Набор заданий:
[1] Сколько лет было Карлу, когда он унаследовал Испанию, согласно тексту о Карле III?
[2] Напишите продолжение текста о Карле III, начиная сразу после его последнего предложения.

Исходный отрывок:

<<<<

Карл был сыном первого короля Испании из династии Бурбонов — Филиппа V от его второй жены, Елизаветы Фарнезе, дочери Эдуарда Пармского. Когда ее сыну исполнилось шестнадцать, она послала его из Испании править Пармой, затем через два года, после не слишком серьезного военного опыта, он сделался королем Неаполя и Сицилии. Карл любил Неаполь, а Неаполь любил его. Он женился на Амалии Саксонской в Неаполе, и там родились его дети. Принято называть монархов XVIII века «милостивыми деспотами», и в этом случае фраза как нельзя лучше подходит. Девизом короля было: «Все для народа, но ничего через народ». В нем было сильно патерналистское начало, и ему нравились маленькие реформы, например он запретил жителям города вывешивать белье на окнах или же призывал их носить шляпы определенного фасона.

Он разгонял меланхолию — этой болезнью страдали Бурбоны, а до них и Габсбурги — с помощью охоты и строительства. Заезжий человек непременно замечал строения, к которым был причастен Карл III. В число его архитектурных достижений входит оперный театр Сан-Карло, дворец Каподимонте, огромная богадельня на площади Карла III и дворец Казерта. Должно быть, он вложил всю свою архитектурную энергию в Неаполь, потому что, сделавшись королем Испании, в этой стране он ничего не построил, за исключением дворца Эль-Прадо в окрестностях Мадрида (в нем жил генерал Франко).

Когда Карл унаследовал Испанию, ему исполнилось сорок три года. Характерно, что из его уст никто не слышал ни гнева, ни печали из-за того, что он покинул любимую землю и великолепный Неаполитанский залив, сменив их на засушливый Мадрид. Он уехал, как благоразумный менеджер, переведенный на другое место работы. Он знал, что когда-то это произойдет. Затем произошла болезненная для него ситуация. На встрече официальных лиц и врачей решался вопрос, может ли его старший сын Филипп (тогда ему исполнилось двенадцать) взойти на трон. Вердикт был таков: принц безумен и наследовать не может.

Оставив несчастного наследника под наблюдением врачей и телохранителей во дворце Неаполя, Карл и королева уехали в Испанию вместе со своим вторым сыном, ставшим впоследствии испанским королем Карлом IV. Гойя написал и его. Портрет получился безжалостным. Третий сын, Фердинанд, был провозглашен Фердинандом IV, королем Неаполя. Рассказывают, что два принца спорили по поводу своего наследия. «Я буду управлять самыми большими доминионами в мире», — сказал одиннадцатилетний Карл, на что восьмилетний Фердинанд будто бы ответил: «Да, возможно и будешь, а я уже король».

>>>>

Выдержки из записей:
<<<<

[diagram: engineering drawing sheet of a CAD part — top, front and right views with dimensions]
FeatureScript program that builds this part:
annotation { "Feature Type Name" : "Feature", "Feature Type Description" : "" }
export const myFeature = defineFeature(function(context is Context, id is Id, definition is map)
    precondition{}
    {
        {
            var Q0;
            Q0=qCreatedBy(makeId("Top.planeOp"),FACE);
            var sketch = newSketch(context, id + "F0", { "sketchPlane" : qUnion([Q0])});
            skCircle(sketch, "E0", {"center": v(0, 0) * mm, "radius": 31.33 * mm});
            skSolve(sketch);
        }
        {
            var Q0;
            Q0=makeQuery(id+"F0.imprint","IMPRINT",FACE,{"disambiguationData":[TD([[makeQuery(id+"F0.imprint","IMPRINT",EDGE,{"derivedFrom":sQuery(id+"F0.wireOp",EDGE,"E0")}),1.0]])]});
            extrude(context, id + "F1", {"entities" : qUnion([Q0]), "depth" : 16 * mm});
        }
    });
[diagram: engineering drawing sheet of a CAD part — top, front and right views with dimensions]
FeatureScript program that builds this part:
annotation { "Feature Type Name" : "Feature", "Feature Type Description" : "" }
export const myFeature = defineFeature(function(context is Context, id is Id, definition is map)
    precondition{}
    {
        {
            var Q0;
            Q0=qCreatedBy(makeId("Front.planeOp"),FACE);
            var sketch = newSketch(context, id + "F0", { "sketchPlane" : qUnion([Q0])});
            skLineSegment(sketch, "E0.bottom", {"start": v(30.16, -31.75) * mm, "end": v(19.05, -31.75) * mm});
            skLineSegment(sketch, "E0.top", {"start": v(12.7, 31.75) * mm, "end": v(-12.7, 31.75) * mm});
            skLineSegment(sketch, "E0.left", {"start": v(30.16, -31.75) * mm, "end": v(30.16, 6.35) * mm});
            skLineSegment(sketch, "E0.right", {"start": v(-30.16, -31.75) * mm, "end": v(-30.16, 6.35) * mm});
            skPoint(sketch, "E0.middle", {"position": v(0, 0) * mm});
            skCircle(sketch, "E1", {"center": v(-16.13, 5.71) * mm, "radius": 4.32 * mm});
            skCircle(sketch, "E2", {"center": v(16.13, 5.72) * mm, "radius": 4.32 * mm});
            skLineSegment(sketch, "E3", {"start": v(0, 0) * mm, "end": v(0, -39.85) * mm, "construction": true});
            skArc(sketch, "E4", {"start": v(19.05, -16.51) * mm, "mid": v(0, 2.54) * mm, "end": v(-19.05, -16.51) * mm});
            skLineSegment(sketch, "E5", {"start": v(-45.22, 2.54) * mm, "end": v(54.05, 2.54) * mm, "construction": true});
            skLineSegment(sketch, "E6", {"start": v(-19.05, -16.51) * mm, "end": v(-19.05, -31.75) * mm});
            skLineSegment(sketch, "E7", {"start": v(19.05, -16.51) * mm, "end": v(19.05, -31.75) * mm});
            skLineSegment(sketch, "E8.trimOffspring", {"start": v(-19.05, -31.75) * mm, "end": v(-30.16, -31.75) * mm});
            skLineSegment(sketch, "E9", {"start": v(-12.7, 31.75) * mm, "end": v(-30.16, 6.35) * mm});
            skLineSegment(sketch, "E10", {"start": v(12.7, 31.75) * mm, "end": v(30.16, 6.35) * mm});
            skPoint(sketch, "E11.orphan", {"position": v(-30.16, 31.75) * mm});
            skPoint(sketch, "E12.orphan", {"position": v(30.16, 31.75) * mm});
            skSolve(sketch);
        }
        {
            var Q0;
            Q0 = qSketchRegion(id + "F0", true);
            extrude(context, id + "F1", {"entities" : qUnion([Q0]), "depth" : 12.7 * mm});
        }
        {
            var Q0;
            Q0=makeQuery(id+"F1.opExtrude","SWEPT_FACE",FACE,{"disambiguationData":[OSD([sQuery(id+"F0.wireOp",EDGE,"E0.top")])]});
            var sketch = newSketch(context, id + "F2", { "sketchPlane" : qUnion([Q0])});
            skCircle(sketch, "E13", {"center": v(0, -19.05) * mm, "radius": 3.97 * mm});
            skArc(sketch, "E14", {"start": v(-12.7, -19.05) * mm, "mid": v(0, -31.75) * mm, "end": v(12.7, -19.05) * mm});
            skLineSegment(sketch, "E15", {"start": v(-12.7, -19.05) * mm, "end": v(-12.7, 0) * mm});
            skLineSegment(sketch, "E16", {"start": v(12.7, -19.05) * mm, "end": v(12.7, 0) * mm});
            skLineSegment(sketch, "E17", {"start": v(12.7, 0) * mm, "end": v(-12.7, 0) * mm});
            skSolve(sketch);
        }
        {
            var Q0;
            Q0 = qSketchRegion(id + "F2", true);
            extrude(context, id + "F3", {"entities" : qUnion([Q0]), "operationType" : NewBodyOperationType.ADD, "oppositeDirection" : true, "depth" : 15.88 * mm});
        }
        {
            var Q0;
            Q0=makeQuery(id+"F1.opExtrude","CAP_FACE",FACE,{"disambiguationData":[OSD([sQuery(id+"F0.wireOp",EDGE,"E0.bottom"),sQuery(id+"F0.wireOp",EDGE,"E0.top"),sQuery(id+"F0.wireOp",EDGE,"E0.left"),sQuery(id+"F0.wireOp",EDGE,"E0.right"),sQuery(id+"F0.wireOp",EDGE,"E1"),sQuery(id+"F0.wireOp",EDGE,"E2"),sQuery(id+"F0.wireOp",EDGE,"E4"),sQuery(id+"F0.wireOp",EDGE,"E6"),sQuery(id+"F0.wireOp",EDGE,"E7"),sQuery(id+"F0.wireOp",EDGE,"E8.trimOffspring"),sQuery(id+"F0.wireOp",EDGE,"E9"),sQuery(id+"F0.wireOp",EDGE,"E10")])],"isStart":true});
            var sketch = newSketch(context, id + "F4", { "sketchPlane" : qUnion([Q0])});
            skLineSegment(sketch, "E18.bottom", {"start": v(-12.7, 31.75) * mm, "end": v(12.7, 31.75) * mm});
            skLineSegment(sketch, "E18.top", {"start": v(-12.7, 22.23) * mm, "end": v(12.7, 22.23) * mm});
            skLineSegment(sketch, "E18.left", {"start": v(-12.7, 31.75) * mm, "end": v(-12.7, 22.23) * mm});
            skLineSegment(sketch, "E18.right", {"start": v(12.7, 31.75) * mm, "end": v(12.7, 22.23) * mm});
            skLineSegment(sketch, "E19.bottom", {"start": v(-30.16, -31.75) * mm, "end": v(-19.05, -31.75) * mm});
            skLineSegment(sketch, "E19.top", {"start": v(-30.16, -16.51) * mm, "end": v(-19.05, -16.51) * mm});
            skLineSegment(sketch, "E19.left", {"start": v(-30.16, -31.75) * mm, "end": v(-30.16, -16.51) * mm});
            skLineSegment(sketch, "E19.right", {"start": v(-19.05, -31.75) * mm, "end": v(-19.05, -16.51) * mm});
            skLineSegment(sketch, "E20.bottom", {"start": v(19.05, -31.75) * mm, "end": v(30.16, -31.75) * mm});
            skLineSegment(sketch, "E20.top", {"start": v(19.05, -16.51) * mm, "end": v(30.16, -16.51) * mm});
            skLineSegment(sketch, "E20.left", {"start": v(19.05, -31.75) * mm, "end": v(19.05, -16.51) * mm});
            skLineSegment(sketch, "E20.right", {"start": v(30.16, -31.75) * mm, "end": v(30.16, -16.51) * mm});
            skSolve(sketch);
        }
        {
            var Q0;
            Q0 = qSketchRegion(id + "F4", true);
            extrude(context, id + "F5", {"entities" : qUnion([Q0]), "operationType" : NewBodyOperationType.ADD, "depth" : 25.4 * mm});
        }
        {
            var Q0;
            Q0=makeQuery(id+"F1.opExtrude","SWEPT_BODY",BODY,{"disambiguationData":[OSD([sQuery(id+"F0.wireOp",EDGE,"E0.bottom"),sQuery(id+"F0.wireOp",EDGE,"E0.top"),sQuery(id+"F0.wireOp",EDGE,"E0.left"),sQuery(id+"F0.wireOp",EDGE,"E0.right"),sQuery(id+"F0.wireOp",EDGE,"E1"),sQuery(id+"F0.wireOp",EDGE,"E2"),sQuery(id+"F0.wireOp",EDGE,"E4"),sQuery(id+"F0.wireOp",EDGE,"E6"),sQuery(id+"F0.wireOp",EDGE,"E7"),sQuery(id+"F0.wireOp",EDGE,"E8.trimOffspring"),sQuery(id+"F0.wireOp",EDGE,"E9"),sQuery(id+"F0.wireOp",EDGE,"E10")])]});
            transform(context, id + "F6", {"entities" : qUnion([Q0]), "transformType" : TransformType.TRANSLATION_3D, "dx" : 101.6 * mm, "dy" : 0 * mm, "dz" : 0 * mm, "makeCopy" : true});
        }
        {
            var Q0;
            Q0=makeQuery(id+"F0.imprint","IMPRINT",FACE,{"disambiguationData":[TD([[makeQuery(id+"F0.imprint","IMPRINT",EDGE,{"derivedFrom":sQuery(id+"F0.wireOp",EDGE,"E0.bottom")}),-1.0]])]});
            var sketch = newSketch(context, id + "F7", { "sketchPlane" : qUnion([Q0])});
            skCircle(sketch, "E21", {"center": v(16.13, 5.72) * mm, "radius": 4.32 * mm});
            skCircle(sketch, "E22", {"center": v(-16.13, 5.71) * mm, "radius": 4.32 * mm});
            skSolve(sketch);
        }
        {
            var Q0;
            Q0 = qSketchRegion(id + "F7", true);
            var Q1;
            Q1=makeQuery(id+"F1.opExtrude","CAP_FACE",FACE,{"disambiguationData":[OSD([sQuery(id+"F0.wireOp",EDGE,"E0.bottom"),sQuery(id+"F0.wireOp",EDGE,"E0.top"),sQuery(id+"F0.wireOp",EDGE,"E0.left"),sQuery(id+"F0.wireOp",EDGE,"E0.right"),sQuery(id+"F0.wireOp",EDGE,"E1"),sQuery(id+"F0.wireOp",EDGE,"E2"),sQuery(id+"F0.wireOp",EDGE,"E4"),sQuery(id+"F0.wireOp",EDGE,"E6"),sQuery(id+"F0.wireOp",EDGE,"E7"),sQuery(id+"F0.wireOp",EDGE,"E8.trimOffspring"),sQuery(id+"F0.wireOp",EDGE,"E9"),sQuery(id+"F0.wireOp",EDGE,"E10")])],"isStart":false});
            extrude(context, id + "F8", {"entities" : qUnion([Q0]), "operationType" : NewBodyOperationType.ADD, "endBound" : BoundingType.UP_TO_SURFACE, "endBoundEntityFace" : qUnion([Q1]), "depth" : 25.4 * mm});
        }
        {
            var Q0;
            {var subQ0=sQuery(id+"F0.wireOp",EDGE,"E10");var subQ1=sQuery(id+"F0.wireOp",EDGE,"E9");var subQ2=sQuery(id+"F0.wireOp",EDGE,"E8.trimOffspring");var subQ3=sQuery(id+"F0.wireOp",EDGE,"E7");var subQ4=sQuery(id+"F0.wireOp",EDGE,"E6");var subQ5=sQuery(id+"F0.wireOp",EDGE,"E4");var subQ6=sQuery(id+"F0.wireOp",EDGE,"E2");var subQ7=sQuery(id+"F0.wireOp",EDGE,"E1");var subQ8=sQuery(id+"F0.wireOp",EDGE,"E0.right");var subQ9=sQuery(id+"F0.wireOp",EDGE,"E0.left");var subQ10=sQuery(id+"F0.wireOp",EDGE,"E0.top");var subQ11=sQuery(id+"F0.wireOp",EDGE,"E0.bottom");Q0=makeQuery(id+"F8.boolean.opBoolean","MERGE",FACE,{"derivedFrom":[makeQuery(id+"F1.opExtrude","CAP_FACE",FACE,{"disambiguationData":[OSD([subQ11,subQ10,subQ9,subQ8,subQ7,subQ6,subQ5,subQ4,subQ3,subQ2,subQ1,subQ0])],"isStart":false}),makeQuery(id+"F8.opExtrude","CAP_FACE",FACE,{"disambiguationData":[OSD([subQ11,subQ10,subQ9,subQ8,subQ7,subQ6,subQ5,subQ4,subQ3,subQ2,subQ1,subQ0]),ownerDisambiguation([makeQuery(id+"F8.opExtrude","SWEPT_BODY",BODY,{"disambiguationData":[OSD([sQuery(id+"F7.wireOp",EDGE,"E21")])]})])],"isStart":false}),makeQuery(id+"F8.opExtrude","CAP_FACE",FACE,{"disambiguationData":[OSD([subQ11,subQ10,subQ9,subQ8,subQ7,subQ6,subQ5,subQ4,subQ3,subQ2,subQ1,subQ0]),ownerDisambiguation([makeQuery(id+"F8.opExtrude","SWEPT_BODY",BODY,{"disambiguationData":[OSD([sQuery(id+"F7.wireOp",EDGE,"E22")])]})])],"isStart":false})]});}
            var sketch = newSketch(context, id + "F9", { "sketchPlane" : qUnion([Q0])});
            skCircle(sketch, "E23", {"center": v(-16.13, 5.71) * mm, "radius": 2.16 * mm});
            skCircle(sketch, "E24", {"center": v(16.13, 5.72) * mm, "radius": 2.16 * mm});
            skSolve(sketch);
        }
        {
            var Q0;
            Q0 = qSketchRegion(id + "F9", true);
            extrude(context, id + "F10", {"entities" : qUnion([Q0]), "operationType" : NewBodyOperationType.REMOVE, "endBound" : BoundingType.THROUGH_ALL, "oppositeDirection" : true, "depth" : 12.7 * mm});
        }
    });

>>>>

Ответы к заданиям:
[1] Сорок три года.

[2]
Если он действительно так сказал, то, вероятно, это — самое яркое его высказывание, зафиксированное в истории. Он вырос абсолютно необразованным. Имея в виду пример сумасшедшего сына, отец — прежде чем уехать в Испанию — дал строгий приказ: не перегружать мозг Фердинанда излишними знаниями. Так и вышло: единственное, чем Фердинанд интересовался, были охота, рыбалка и общение с людьми самого низкого пошиба — лаццарони. Король всю жизнь говорил на их диалекте. Лаццарони любили его за это, а другие находили короля несносным. Он женился на Марии-Каролине Австрийской, сестре Марии-Антуанетты. Однажды она так сказала о нем своему брату, императору Иосифу: «Еr ist ein recht guter Narr» — «Он добрый дурачок».
Меня всегда восхищала и в то же время раздражала пьяцца дель Плебесцито, с одной стороны которой стоят королевский дворец и оперный театр, а с другой — базилика Святого Франциска ди Паола, архитектурное эхо Пантеона и колоннады Бернини. Угнетающее впечатление производят сотни машин, припаркованных против дворца.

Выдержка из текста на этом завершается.